2. 为什么要使用tensorflow在手机端进行物体检测:
前一篇博客中讲到,将opencv移植到android中,检测到指定物体自动拍照,虽然说是功能确实可以实现,但是opencv毕竟比较落后了,识别的错误率还是很大的,于是便引入了tensorflow进行物体分类检测,在很大程度上提高了识别率以及正确率。
本篇博客主要讲解一下,tensorflow是怎样移植到手机端的,以及自定义的模型是怎样训练的。
二. 准备工作
1. 下载tensorflow项目(地址:https://github.com/tensorflow/tensorflow)
2. python环境(我是用的是python3.5的)
3. tensorflow安装(有两个版本,cpu版,gpu版,显然gpu训练模型时要快很多,这个视电脑配置而定吧,一般安装anaconda,直接执行:conda install tensorflow安装即可,我使用了tensorflow-gpu版本,需要nvidia显卡支持,命令:conda install tensorflow-gpu)

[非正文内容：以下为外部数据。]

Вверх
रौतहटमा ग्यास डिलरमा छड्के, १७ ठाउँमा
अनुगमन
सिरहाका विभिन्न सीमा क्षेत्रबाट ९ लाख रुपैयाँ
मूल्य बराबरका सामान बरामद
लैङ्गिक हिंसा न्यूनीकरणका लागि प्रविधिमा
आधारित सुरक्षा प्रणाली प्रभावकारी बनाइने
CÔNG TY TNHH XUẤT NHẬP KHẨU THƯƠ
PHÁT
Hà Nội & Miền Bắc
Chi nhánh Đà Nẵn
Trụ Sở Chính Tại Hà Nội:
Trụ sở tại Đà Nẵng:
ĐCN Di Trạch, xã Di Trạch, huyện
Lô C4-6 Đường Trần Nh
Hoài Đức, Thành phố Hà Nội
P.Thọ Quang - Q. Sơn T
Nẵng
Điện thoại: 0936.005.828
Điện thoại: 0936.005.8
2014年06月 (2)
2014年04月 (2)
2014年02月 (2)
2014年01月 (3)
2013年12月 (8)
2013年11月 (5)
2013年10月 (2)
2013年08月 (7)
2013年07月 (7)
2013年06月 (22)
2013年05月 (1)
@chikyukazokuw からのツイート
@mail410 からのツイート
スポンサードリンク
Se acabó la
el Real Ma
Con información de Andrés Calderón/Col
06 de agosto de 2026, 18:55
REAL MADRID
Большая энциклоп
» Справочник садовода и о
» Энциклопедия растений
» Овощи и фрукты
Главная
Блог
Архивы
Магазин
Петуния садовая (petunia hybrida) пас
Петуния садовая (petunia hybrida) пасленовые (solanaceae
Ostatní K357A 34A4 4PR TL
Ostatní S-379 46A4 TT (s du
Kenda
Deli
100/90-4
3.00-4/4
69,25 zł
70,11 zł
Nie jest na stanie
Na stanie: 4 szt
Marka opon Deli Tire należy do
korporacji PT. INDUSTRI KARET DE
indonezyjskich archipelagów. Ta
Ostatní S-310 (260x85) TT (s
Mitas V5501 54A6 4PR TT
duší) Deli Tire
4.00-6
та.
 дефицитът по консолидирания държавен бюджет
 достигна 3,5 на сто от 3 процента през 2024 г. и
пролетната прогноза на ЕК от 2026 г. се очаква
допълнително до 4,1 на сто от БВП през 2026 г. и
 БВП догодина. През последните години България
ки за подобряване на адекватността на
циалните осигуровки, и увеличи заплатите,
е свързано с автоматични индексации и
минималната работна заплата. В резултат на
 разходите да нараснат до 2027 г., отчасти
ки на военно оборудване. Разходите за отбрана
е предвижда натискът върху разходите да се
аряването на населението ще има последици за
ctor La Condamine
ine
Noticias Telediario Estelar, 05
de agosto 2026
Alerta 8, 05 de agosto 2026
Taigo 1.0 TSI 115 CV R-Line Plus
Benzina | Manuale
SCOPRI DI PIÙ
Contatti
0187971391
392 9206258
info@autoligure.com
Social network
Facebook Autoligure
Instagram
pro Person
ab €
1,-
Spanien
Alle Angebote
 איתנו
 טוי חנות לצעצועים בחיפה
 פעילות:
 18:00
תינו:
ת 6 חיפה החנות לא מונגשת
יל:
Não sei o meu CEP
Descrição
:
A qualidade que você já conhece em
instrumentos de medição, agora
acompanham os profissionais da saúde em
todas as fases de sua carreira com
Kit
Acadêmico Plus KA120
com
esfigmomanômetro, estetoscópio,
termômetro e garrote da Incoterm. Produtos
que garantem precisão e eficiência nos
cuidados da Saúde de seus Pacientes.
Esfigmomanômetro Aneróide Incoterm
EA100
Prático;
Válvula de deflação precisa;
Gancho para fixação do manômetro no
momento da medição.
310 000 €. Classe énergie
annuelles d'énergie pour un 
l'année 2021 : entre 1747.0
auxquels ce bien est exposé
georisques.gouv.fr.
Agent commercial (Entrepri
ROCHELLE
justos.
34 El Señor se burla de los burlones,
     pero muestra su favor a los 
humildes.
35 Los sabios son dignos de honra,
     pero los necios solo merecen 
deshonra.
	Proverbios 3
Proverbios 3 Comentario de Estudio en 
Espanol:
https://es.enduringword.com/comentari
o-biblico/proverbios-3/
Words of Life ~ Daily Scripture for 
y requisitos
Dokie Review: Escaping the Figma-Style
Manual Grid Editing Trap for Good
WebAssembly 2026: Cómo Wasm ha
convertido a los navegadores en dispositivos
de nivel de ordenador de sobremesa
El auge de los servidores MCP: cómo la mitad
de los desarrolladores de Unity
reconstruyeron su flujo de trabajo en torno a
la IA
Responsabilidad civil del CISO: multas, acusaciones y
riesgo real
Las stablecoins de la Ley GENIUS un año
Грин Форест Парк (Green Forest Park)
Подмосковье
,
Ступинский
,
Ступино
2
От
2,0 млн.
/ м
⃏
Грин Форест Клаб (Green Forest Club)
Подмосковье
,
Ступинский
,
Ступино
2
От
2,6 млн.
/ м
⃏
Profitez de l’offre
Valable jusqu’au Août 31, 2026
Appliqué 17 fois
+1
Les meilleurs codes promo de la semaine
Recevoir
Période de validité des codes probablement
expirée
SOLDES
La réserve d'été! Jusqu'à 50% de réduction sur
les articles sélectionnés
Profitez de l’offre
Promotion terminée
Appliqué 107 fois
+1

4. Android Studio (我使用了2.3.3版本)
5. 下载 libtensorflow_inference.so 以及 libandroid_tensorflow_inference_java.jar文件,(这两个文件可以使用源码进行编译生成),链接:https://pan.baidu.com/s/1tN_nNqfy6JC272J17VaWTg 密码:boat
三. 训练自定义的tensorflow模型
1. 准备数据集
使用tensorflow训练模型,该分类的类别数必须大于等于2的(没有背景这一类别),举例:
如果需要进行识别人和狗两种类别,那么:需要准备图片(只有狗在里面的)100来张,放入dogs文件夹,同时准备图片(只有人在里面的)100来张,放入peoples文件夹,图片越多训练出来的模型越精确,每个类别100来张只能说勉强够用,
将两个类别的文件夹放置:
tensorflow_master/tensorflow/examples/image_retraining/data/train 中
data/train文件夹没有的话,自行新建
2. 准备预训练模型
训练模型需要用到imagenet预训练权重,4个文件(classify_image_graph_def.pb,imagenet_2012_challenge_label_map_proto.pbtxt,imagenet_synset_to_human_label_map.txt,inception-2015-12-05.tgz),下载链接:链接:https://pan.baidu.com/s/1JlDbYy4NHD7qy3Or5lDtSg 密码:i3jo
提前下载拷贝至 model文件夹下,没有该文件夹请自行新建,否则会自动下载很慢的
3. 开始训练
cd 进入tensorflow_master\tensorflow\examples\image_retraining文件夹:
执行命令:
python retrain.py --bottleneck_dir bottleneck --how_many_training_steps 4000 --model_dir model/ --output_graph output_graph.pb --output_labels output_labels.txt --image_dir data/train/
执行完毕会在tensorflow_master\tensorflow\examples\image_retraining文件夹下生成两个文件:
output_graph.pb 以及 output_labels.txt
4. 上一步骤中生成的模型不能直接放置到Android中,需要一步转化:官方的解释:
To use v3 Inception model, strip the DecodeJpeg Op from your retrained
// model first:
cd 进入tensorflow_master\tensorflow\python\tools文件夹,将上步中生成的 output_graph.pb 文件复制到改目录下,执行命令:
python strip_unused.py --input_graph=output_graph.pb --output_graph=output.pb --input_node_names="Mul" --output_node_names="final_result" --input_binary=true
即可在改目录下生成 output.pb 文件。
至此,模型训练完毕。
四. 整合Android项目
1. 新建项目后,在\app\src\main目录下 新建assets以及jniLibs两个目录,将之前生成的 output.pb 以及 output_labels.txt文件拷贝至assets文件夹下
2. 在jniLibs文件夹下新建armeabi-v7a 文件夹,将 libtensorflow_inference.so 拷贝至 jniLibs\armeabi-v7a 文件夹下
3. 将libandroid_tensorflow_inference_java.jar 添加至项目中,不会的直接搜索 Android Studio添加jar。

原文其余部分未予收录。